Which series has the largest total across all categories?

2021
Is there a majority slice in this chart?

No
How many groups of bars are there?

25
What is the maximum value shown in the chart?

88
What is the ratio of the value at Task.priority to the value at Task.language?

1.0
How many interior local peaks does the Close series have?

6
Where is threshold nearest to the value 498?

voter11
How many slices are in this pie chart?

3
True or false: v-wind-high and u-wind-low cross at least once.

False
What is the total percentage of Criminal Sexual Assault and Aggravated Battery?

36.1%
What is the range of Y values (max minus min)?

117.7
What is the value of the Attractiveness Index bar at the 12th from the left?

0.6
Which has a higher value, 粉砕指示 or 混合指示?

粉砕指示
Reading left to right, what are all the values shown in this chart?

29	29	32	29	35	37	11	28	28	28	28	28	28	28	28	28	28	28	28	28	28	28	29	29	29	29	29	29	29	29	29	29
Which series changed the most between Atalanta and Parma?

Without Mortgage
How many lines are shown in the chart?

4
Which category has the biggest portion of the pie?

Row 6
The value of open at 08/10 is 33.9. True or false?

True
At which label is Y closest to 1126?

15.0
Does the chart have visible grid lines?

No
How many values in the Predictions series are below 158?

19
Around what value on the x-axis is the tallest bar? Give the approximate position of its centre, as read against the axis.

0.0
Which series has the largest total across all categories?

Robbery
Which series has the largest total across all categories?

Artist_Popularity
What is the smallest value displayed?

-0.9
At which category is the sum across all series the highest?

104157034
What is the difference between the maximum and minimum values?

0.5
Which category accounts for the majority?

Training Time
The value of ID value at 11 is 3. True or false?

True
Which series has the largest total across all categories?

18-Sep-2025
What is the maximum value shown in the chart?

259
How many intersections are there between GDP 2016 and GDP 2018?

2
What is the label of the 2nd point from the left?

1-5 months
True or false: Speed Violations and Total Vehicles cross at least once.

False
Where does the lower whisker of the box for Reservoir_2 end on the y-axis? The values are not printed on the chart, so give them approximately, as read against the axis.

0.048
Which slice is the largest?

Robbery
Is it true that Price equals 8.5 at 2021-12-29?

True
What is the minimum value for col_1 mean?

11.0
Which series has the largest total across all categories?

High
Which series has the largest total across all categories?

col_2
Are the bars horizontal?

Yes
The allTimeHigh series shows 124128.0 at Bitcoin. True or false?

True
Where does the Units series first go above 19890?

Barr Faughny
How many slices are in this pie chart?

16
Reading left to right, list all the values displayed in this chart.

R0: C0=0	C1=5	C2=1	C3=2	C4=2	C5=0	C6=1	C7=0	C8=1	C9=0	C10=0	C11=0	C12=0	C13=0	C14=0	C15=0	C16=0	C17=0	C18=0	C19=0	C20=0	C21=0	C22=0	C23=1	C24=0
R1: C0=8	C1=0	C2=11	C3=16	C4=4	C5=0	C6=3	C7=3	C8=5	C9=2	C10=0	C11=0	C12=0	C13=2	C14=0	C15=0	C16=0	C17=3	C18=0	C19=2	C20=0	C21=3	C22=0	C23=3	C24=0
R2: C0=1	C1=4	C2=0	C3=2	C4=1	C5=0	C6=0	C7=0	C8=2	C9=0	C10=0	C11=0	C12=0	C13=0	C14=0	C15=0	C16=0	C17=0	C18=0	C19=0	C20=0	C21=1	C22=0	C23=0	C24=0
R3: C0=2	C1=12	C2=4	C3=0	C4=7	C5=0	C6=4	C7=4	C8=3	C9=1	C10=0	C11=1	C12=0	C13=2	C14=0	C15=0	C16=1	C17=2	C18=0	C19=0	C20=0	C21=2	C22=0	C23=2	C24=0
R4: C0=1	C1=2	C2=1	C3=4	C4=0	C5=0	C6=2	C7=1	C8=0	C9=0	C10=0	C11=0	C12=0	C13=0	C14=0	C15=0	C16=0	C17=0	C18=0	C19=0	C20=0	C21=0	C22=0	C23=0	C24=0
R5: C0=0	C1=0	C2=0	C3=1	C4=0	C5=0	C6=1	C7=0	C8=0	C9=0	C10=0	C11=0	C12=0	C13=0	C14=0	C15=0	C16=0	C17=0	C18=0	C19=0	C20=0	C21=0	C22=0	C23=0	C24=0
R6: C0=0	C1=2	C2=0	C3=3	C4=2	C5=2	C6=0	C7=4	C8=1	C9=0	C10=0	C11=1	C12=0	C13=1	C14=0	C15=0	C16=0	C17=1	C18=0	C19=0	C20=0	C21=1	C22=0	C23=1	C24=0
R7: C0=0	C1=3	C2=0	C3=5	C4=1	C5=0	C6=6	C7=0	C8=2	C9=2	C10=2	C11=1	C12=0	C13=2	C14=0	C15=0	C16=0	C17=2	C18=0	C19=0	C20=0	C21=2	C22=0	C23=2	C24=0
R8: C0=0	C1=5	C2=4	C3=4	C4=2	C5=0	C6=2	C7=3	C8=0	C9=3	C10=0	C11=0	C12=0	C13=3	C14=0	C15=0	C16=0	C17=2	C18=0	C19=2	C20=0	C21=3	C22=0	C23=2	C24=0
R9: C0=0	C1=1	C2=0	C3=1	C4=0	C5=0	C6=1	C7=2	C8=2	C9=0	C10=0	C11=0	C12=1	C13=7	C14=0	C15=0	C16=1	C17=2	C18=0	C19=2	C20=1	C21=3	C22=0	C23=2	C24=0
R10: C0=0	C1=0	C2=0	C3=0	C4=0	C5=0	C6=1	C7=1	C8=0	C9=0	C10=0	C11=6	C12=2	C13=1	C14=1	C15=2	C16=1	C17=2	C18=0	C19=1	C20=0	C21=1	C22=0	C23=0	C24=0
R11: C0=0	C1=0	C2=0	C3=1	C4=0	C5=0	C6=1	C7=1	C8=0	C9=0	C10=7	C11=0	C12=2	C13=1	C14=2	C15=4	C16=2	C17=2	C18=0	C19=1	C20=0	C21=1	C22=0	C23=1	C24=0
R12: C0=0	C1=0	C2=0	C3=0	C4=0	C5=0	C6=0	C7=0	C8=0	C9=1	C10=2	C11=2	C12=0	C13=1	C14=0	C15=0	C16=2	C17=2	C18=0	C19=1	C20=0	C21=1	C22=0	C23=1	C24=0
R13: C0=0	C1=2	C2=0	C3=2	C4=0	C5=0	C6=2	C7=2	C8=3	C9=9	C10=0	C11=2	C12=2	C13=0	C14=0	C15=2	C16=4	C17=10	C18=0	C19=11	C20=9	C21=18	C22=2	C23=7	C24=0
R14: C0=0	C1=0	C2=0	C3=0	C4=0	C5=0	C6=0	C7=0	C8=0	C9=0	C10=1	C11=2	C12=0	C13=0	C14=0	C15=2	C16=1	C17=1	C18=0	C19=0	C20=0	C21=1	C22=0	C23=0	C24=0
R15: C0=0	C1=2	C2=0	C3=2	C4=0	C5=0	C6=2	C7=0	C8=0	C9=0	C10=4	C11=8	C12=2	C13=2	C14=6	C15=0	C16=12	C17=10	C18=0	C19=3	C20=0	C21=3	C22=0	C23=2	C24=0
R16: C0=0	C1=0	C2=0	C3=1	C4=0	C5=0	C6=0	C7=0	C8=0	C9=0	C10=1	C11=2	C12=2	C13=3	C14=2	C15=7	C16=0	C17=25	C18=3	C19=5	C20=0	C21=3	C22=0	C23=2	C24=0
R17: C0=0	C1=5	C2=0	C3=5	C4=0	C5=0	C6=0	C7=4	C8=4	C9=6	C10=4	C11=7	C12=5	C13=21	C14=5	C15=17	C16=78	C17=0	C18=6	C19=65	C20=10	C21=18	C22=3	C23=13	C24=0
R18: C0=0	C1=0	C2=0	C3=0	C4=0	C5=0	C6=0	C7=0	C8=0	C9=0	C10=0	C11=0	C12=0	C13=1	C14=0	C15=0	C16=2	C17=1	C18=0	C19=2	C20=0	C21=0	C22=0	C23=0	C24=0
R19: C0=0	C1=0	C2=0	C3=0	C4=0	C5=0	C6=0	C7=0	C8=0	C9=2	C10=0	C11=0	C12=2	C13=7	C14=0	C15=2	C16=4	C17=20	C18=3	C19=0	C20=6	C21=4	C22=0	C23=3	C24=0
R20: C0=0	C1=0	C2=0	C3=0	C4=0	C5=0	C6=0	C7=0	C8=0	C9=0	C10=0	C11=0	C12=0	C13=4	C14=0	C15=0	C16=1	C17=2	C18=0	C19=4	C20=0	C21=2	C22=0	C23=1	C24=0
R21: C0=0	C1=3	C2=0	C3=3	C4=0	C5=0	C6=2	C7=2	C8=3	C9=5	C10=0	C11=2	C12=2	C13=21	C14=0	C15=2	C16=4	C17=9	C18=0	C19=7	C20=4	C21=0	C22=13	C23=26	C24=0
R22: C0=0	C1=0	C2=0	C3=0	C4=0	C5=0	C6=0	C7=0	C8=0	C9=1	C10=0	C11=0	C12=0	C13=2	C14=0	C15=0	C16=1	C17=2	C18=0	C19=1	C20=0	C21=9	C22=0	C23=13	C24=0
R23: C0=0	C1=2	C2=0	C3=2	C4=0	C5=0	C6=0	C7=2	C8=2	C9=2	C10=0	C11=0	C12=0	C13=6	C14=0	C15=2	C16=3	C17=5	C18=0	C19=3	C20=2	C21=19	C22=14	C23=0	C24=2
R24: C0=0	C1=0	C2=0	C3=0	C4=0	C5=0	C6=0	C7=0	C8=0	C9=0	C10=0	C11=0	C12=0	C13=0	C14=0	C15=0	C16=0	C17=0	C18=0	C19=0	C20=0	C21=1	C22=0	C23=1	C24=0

▸ **THE TASK**: Pull out the stretch of the records from the line containing "18-Sep-2025" through the line containing "True or false: Speed", and reproduce those lines without any change.

▸ **SOLUTION**:
18-Sep-2025
What is the maximum value shown in the chart?

259
How many intersections are there between GDP 2016 and GDP 2018?

2
What is the label of the 2nd point from the left?

1-5 months
True or false: Speed Violations and Total Vehicles cross at least once.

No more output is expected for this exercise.